Für § 4 AVBV kann in Bezug auf Sondervertragskunden nichts anderes gelten.



Dass gegenüber Tarifkunden ein einseitiges Leistungsbestimmungsrecht gem. § 315 BGB besteht, wurde vom BGH immer wieder klar ausgeführt (BGH NJW 2003, 1449; BGH NJW 2003, 3131; BGH NJW 2005, 2919, jeweils m.w.N.).

Daran bestand nie ein Zweifel.

uwes:

--- Zitat von: \"RR-E-ft\" ---Hinsichtlich der bisherigen Tarifkundenversorgung und nunmehrigen Grundversorgung haben sich LG Berlin und LG Dresden gerade nicht geäußert.
--- Ende Zitat ---


Das hat niemand behauptet. Aber ich bin durchaus des Lesens mächtig.
Die beiden Gerichte haben nach Feststellung der Unwirksamkeit der Preisänderungsklausel die Frage geprüft, ob § 4 AVBGasV ein Änderungsrecht begründet. Dabei kam es für diese Prüfung ersichtlich überhaupt nicht auf einen Unterschied zwischen Tarif- und Sondervertragskunden an.

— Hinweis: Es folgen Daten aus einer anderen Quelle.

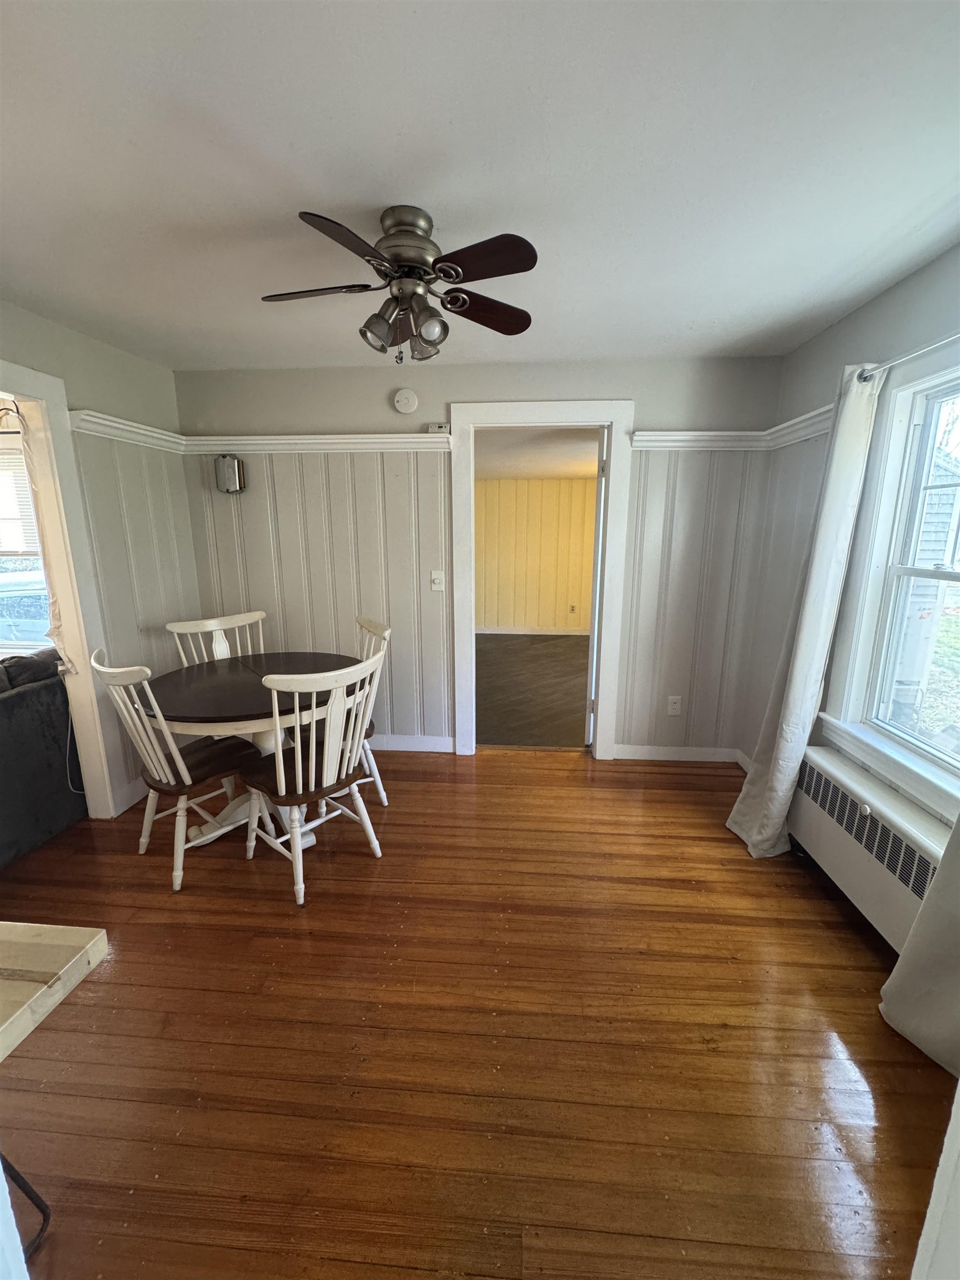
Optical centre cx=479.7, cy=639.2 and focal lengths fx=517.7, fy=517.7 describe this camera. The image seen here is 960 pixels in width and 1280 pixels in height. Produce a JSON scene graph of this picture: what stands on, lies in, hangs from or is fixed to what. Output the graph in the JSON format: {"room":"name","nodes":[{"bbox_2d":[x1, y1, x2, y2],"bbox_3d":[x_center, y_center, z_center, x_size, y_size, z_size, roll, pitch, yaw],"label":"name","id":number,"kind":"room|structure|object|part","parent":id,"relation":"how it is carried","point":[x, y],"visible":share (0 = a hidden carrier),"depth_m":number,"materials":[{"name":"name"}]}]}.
{"room":"dining room","nodes":[
{"label":"dining room","id":0,"kind":"room"},
{"bbox_2d":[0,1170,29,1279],"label":"door frame","id":1,"kind":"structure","parent":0,"point":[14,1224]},
{"bbox_2d":[0,300,196,819],"bbox_3d":[-2.090,0.013,1.295,0.129,2.406,4.304,1,13,4],"label":"left wall","id":2,"kind":"structure","parent":0,"point":[72,378],"depth_m":2.75,"materials":[{"name":"paint"}]},
{"bbox_2d":[0,363,123,818],"bbox_3d":[-2.050,-0.008,2.055,0.205,2.114,1.140,1,13,4],"label":"door frame","id":3,"kind":"structure","parent":2,"relation":"attached to","point":[14,388],"depth_m":2.46,"materials":[{"name":"white paint"}]},
{"bbox_2d":[15,401,73,669],"bbox_3d":[-2.013,-0.420,2.378,0.093,1.230,0.184,1,13,4],"label":"curtain","id":4,"kind":"object","parent":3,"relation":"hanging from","point":[56,628],"visible":0.53,"depth_m":2.38,"materials":[{"name":"fabric"}]},
{"bbox_2d":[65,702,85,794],"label":"power cord","id":5,"kind":"object","parent":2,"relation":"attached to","point":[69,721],"visible":0.66,"depth_m":2.62,"materials":[{"name":"white plastic"}]},
{"bbox_2d":[68,407,184,454],"bbox_3d":[-1.853,-1.102,2.730,0.064,0.093,0.835,1,13,4],"label":"molding","id":6,"kind":"object","parent":2,"relation":"attached to","point":[143,431],"visible":0.55,"depth_m":2.70,"materials":[{"name":"white paint"}]},
{"bbox_2d":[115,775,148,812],"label":"baseboard","id":7,"kind":"structure","parent":2,"relation":"attached to","point":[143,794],"depth_m":2.81,"materials":[{"name":"white paint"}]},
{"bbox_2d":[0,748,956,1279],"bbox_3d":[-0.688,1.267,1.384,5.091,0.099,5.024,1,13,4],"label":"floor","id":8,"kind":"structure","parent":0,"point":[834,948],"depth_m":1.51,"materials":[{"name":"brown wood"}]},
{"bbox_2d":[1,1152,51,1263],"bbox_3d":[-1.076,1.031,0.957,0.388,0.518,0.342,1,13,4],"label":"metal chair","id":9,"kind":"object","parent":8,"relation":"on","point":[19,1176],"visible":0.84,"depth_m":1.09,"materials":[{"name":"black metal"}]},
{"bbox_2d":[0,649,83,867],"bbox_3d":[-2.537,0.627,2.029,0.881,0.860,2.024,1,13,4],"label":"sofa","id":10,"kind":"object","parent":8,"relation":"on","point":[14,700],"visible":0.92,"depth_m":2.44,"materials":[{"name":"fabric"}]},
{"bbox_2d":[0,920,108,1060],"bbox_3d":[-1.161,0.634,0.374,1.164,0.203,1.068,1,13,4],"label":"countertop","id":11,"kind":"object","parent":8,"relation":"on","point":[88,945],"visible":1,"depth_m":0.73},
{"bbox_2d":[91,649,267,890],"bbox_3d":[-1.299,0.509,2.295,0.470,0.977,0.534,9,16,36],"label":"chair","id":12,"kind":"object","parent":8,"relation":"on","point":[188,775],"visible":0.9,"depth_m":2.19,"materials":[{"name":"wood"}]},
{"bbox_2d":[167,610,267,667],"bbox_3d":[-1.369,0.364,2.943,0.520,0.971,0.504,12,17,42],"label":"chair","id":13,"kind":"object","parent":8,"relation":"on","point":[212,625],"visible":0.32,"depth_m":2.99,"materials":[{"name":"white wood"}]},
{"bbox_2d":[141,650,364,851],"bbox_3d":[-1.063,0.561,2.583,1.024,0.754,1.026,1,13,4],"label":"dining table","id":14,"kind":"object","parent":8,"relation":"on","point":[196,705],"visible":0.68,"depth_m":2.37,"materials":[{"name":"brown wood"}]},
{"bbox_2d":[239,651,387,908],"bbox_3d":[-0.712,0.525,2.222,0.532,0.976,0.487,10,16,38],"label":"chair","id":15,"kind":"object","parent":8,"relation":"on","point":[325,775],"visible":0.99,"depth_m":2.11,"materials":[{"name":"white wood"}]},
{"bbox_2d":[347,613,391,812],"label":"chair","id":16,"kind":"object","parent":8,"relation":"on","point":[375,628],"visible":0.28,"depth_m":2.73,"materials":[{"name":"white wood"}]},
{"bbox_2d":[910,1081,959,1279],"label":"door frame","id":17,"kind":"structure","parent":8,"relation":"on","point":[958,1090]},
{"bbox_2d":[0,0,959,369],"bbox_3d":[-0.410,-1.196,0.982,4.403,0.107,4.788,1,13,4],"label":"ceiling","id":18,"kind":"structure","parent":0,"point":[344,189],"depth_m":1.32,"materials":[{"name":"white paint"}]},
{"bbox_2d":[261,205,538,363],"bbox_3d":[-0.233,-1.074,1.633,0.809,0.399,0.799,-2,13,-8],"label":"ceiling fan","id":19,"kind":"object","parent":18,"relation":"attached to","point":[463,302],"visible":0.99,"depth_m":1.55,"materials":[{"name":"brown metal"}]},
{"bbox_3d":[-0.521,-1.100,1.642,0.398,0.033,0.219,-2,13,-8],"label":"blade","id":20,"kind":"part","parent":19,"relation":"part of","materials":[{"name":"brown wood"}]},
{"bbox_3d":[-0.339,-1.013,1.354,0.231,0.041,0.365,-2,13,-8],"label":"blade","id":21,"kind":"part","parent":19,"relation":"part of","materials":[{"name":"brown wood"}]},
{"bbox_3d":[-0.320,-0.972,1.632,0.106,0.112,0.106,-2,13,-8],"label":"shade","id":22,"kind":"part","parent":19,"relation":"part of","materials":[{"name":"clear glass"}]},
{"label":"shades","id":23,"kind":"part","parent":19,"relation":"part of","materials":[{"name":"glass"}]},
{"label":"motor housing","id":24,"kind":"part","parent":19,"relation":"part of","materials":[{"name":"silver metal"}]},
{"bbox_3d":[-0.155,-0.954,1.587,0.099,0.108,0.099,-2,13,-8],"label":"shade","id":25,"kind":"part","parent":19,"relation":"part of","materials":[{"name":"clear glass"}]},
{"bbox_3d":[-0.007,-1.033,1.427,0.349,0.037,0.272,-2,13,-8],"label":"blade","id":26,"kind":"part","parent":19,"relation":"part of","materials":[{"name":"brown wood"}]},
{"bbox_3d":[0.001,-1.099,1.746,0.363,0.039,0.314,-2,13,-8],"label":"blade","id":27,"kind":"part","parent":19,"relation":"part of","materials":[{"name":"brown wood"}]},
{"bbox_2d":[175,355,787,760],"bbox_3d":[-0.093,-0.434,3.275,3.705,2.385,0.136,1,13,4],"label":"back wall","id":28,"kind":"structure","parent":0,"point":[644,396],"depth_m":3.14,"materials":[{"name":"grey paint"}]},
{"bbox_2d":[215,453,245,493],"bbox_3d":[-1.525,-1.008,3.159,0.151,0.221,0.122,1,13,4],"label":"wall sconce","id":29,"kind":"object","parent":28,"relation":"attached to","point":[230,474],"visible":0.99,"depth_m":3.11,"materials":[{"name":"metal"}]},
{"bbox_2d":[181,432,455,453],"bbox_3d":[-0.993,-1.170,3.103,1.644,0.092,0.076,1,13,4],"label":"picture rail","id":30,"kind":"object","parent":28,"relation":"attached to","point":[439,439],"visible":0.76,"depth_m":3.08,"materials":[{"name":"white paint"}]},
{"bbox_2d":[426,421,451,433],"bbox_3d":[-0.235,-1.212,2.985,0.132,0.056,0.049,1,13,4],"label":"small box","id":31,"kind":"object","parent":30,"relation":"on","point":[433,429],"visible":0.87,"depth_m":2.96,"materials":[{"name":"white plastic"}]},
{"bbox_2d":[392,388,418,413],"bbox_3d":[-0.431,-1.383,3.000,0.137,0.136,0.039,1,13,4],"label":"smoke detector","id":32,"kind":"object","parent":28,"relation":"attached to","point":[404,401],"visible":0.98,"depth_m":2.99,"materials":[{"name":"white plastic"}]},
{"bbox_2d":[364,733,457,752],"bbox_3d":[-1.117,0.687,3.521,1.900,0.099,0.016,1,13,4],"label":"baseboard","id":33,"kind":"structure","parent":28,"relation":"attached to","point":[386,740],"depth_m":3.47,"materials":[{"name":"white paint"}]},
{"bbox_2d":[430,569,445,590],"bbox_3d":[-0.264,-0.362,3.220,0.076,0.122,0.017,1,13,4],"label":"light switch","id":34,"kind":"object","parent":28,"relation":"attached to","point":[436,584],"visible":0.98,"depth_m":3.22,"materials":[{"name":"white plastic"}]},
{"bbox_2d":[446,403,632,758],"bbox_3d":[0.356,-0.283,3.241,1.066,2.111,0.183,1,13,4],"label":"door frame","id":35,"kind":"structure","parent":28,"relation":"in","point":[528,420],"depth_m":3.10,"materials":[{"name":"white paint"}]},
{"bbox_2d":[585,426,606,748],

Sie interpretieren in die Entscheidung meines Erachtens eine Bedeutung hinein, die so einschränkend gar nicht gemeint war.

Greylupo0:
Ich bin ob der ins Detail gehenden Diskussion eigentlich erstaunt, daß keiner der Fachleute auf den § 242 BGB kommt. @Jroettges hat in seinem heutigen Beitrag zum Thread doch das Stichwort gegeben: Mißbräuchliche Änderungskündigung, die sogar das Kartellamt verfolgt!! Es ist doch schon mehr als auffällig, wenn ein VU das "geänderte EnWG" (so Orig.-Ton bei mir) zum vermeintlichen Anlaß nimmt, Verträge "anzupassen", also zu kündigen, um im gleichen Atemzug ein neues Angebot mit für den Kunden um 15% teureren Bezugspreisen zu machen. Nein, für mich steht fest, daß das neue Vertragsangebot einer Weiterversorgung zu geänderten Konditionen nur dazu dienen soll, den Einwand nach §§ 305, 307 und 315 BGB auszuhebeln. Das aber ist im Sinne von § 242 mißbräuchlich, zumal das VU hier in puncto Nachtstrom eine marktbeherrschende, weil allein anbietende Stellung einnimmt.
Müßte man also das VU nicht auffordern, die Kündigung zurückzunehmen oder für unwirksam zu erklären, mit der Androhung auf Feststellung zu klagen?